◆ **Task item**
Below are the entries; give again exactly the lines from the one mentioning "Tras la iluminación, el" through the one mentioning "べたのですが、横浜まで一人で持っていくのは無理でし", inclusive.

◆ **Extracted data**

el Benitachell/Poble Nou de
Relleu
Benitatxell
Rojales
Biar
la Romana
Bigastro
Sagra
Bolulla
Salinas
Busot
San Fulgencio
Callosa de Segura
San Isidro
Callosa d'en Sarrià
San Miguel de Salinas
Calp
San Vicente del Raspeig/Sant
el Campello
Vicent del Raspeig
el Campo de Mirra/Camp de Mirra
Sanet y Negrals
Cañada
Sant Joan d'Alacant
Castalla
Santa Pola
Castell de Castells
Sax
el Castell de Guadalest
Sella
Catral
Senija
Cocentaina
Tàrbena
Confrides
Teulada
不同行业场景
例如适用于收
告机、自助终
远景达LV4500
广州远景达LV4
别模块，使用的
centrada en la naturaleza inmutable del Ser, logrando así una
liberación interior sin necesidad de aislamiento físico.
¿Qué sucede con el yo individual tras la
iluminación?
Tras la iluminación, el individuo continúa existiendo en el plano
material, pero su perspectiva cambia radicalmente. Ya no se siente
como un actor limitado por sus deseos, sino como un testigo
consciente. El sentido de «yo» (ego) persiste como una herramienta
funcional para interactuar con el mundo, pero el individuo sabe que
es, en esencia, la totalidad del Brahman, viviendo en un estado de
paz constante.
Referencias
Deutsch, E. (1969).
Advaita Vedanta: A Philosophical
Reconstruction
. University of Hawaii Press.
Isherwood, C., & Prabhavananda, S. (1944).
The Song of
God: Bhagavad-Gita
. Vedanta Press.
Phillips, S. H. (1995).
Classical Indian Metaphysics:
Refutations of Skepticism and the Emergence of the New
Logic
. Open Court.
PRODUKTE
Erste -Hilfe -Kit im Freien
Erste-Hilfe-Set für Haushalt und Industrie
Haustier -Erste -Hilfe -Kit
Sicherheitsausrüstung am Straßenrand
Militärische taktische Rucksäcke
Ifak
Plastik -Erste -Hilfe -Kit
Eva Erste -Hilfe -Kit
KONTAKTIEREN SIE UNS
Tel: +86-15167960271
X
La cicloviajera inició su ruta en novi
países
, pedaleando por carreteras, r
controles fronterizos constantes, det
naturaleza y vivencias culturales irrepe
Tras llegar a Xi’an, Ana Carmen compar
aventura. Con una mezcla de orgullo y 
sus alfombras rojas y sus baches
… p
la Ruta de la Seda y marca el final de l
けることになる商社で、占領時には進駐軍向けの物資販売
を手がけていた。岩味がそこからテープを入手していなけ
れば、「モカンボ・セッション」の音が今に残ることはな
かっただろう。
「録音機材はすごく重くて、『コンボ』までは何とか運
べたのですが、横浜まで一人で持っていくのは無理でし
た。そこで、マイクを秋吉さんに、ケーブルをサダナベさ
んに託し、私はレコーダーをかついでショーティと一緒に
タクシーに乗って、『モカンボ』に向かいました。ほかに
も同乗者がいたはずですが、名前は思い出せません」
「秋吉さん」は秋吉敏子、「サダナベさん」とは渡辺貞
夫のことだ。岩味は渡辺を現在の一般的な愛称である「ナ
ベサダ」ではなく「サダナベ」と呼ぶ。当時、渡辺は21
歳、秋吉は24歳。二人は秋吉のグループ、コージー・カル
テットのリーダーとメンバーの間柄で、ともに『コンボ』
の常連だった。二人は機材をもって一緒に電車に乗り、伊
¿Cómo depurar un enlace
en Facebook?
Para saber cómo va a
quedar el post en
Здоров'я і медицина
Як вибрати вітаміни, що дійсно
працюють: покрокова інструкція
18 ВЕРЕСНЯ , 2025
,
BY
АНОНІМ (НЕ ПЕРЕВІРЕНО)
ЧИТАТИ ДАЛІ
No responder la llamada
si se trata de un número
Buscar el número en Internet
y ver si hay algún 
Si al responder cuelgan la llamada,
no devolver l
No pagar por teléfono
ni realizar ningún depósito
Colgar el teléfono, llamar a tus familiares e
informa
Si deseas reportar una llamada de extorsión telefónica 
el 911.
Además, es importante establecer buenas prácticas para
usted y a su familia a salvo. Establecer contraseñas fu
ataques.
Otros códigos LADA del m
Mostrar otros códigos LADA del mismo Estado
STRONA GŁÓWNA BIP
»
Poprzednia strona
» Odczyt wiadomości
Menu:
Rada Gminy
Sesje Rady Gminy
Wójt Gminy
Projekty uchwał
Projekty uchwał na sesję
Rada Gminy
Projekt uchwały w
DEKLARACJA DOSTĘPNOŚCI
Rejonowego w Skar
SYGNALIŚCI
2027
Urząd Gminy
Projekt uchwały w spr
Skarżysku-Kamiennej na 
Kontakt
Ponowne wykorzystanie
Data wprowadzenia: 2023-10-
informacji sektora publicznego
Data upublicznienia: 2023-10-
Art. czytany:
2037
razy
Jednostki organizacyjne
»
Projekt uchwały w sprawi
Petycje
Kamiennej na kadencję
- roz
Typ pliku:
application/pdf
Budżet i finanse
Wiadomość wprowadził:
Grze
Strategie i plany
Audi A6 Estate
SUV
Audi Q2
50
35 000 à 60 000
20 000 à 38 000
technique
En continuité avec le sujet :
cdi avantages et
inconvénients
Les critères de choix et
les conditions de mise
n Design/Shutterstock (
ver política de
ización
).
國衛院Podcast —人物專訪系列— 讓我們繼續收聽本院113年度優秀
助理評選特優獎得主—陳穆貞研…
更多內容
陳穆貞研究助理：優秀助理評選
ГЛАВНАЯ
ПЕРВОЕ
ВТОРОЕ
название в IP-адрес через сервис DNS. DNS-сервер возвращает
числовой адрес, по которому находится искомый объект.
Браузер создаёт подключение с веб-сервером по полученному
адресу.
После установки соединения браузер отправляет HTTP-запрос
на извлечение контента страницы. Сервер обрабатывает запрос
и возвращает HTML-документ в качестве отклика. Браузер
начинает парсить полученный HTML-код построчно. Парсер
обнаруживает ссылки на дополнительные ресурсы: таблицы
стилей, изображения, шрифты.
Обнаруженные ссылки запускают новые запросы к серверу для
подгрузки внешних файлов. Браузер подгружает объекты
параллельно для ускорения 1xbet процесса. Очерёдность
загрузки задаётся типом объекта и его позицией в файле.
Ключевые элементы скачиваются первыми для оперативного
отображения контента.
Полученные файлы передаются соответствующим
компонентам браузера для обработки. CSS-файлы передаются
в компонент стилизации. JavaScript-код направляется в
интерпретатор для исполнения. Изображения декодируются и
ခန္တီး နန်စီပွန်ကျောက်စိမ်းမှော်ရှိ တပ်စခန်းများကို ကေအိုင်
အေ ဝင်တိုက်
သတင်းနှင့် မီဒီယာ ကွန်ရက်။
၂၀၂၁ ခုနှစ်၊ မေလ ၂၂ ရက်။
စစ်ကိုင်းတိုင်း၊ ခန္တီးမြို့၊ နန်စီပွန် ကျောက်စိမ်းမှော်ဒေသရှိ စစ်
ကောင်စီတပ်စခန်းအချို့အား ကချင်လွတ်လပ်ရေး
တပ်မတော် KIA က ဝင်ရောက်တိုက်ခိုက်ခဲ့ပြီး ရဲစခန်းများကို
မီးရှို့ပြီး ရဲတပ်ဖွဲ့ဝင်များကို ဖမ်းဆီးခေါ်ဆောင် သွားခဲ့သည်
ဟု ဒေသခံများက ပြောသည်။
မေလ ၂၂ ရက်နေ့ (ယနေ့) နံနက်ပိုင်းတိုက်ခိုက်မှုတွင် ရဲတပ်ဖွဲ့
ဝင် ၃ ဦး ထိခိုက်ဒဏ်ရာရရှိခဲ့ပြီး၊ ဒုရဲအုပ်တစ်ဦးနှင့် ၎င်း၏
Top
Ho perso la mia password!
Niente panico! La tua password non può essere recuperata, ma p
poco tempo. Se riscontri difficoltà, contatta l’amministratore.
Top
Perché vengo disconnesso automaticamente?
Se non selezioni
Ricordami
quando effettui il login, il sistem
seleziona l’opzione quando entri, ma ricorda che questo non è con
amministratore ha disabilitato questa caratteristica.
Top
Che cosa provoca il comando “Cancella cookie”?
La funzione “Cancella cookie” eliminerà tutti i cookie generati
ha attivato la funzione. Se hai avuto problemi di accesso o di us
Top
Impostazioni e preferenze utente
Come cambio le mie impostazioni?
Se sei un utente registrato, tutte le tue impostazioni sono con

◆ **Solved problem**
Tras la iluminación, el individuo continúa existiendo en el plano
material, pero su perspectiva cambia radicalmente. Ya no se siente
como un actor limitado por sus deseos, sino como un testigo
consciente. El sentido de «yo» (ego) persiste como una herramienta
funcional para interactuar con el mundo, pero el individuo sabe que
es, en esencia, la totalidad del Brahman, viviendo en un estado de
paz constante.
Referencias
Deutsch, E. (1969).
Advaita Vedanta: A Philosophical
Reconstruction
. University of Hawaii Press.
Isherwood, C., & Prabhavananda, S. (1944).
The Song of
God: Bhagavad-Gita
. Vedanta Press.
Phillips, S. H. (1995).
Classical Indian Metaphysics:
Refutations of Skepticism and the Emergence of the New
Logic
. Open Court.
PRODUKTE
Erste -Hilfe -Kit im Freien
Erste-Hilfe-Set für Haushalt und Industrie
Haustier -Erste -Hilfe -Kit
Sicherheitsausrüstung am Straßenrand
Militärische taktische Rucksäcke
Ifak
Plastik -Erste -Hilfe -Kit
Eva Erste -Hilfe -Kit
KONTAKTIEREN SIE UNS
Tel: +86-15167960271
X
La cicloviajera inició su ruta en novi
países
, pedaleando por carreteras, r
controles fronterizos constantes, det
naturaleza y vivencias culturales irrepe
Tras llegar a Xi’an, Ana Carmen compar
aventura. Con una mezcla de orgullo y 
sus alfombras rojas y sus baches
… p
la Ruta de la Seda y marca el final de l
けることになる商社で、占領時には進駐軍向けの物資販売
を手がけていた。岩味がそこからテープを入手していなけ
れば、「モカンボ・セッション」の音が今に残ることはな
かっただろう。
「録音機材はすごく重くて、『コンボ』までは何とか運
べたのですが、横浜まで一人で持っていくのは無理でし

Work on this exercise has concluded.